_Saved entries_
====================

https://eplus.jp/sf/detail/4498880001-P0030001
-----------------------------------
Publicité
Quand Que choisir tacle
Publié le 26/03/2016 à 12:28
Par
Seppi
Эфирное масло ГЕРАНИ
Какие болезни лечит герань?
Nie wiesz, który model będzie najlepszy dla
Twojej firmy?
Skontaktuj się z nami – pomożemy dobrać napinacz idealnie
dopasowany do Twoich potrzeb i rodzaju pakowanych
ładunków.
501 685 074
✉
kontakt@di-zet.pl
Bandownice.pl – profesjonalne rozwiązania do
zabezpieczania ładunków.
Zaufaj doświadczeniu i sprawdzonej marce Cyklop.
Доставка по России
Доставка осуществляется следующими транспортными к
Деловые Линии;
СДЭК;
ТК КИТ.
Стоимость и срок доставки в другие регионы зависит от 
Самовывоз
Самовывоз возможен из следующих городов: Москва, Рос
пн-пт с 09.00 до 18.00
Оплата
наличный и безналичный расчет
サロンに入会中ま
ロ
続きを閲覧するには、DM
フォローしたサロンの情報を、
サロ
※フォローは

====================

_Exercise goal_
Copy out every line of the saved entries above, word for word and in the same order.

_Exercise output_
https://eplus.jp/sf/detail/4498880001-P0030001
-----------------------------------
Publicité
Quand Que choisir tacle
Publié le 26/03/2016 à 12:28
Par
Seppi
Эфирное масло ГЕРАНИ
Какие болезни лечит герань?
Nie wiesz, który model będzie najlepszy dla
Twojej firmy?
Skontaktuj się z nami – pomożemy dobrać napinacz idealnie
dopasowany do Twoich potrzeb i rodzaju pakowanych
ładunków.
501 685 074
✉
kontakt@di-zet.pl
Bandownice.pl – profesjonalne rozwiązania do
zabezpieczania ładunków.
Zaufaj doświadczeniu i sprawdzonej marce Cyklop.
Доставка по России
Доставка осуществляется следующими транспортными к
Деловые Линии;
СДЭК;
ТК КИТ.
Стоимость и срок доставки в другие регионы зависит от 
Самовывоз
Самовывоз возможен из следующих городов: Москва, Рос
пн-пт с 09.00 до 18.00
Оплата
наличный и безналичный расчет
サロンに入会中ま
ロ
続きを閲覧するには、DM
フォローしたサロンの情報を、
サロ
※フォローは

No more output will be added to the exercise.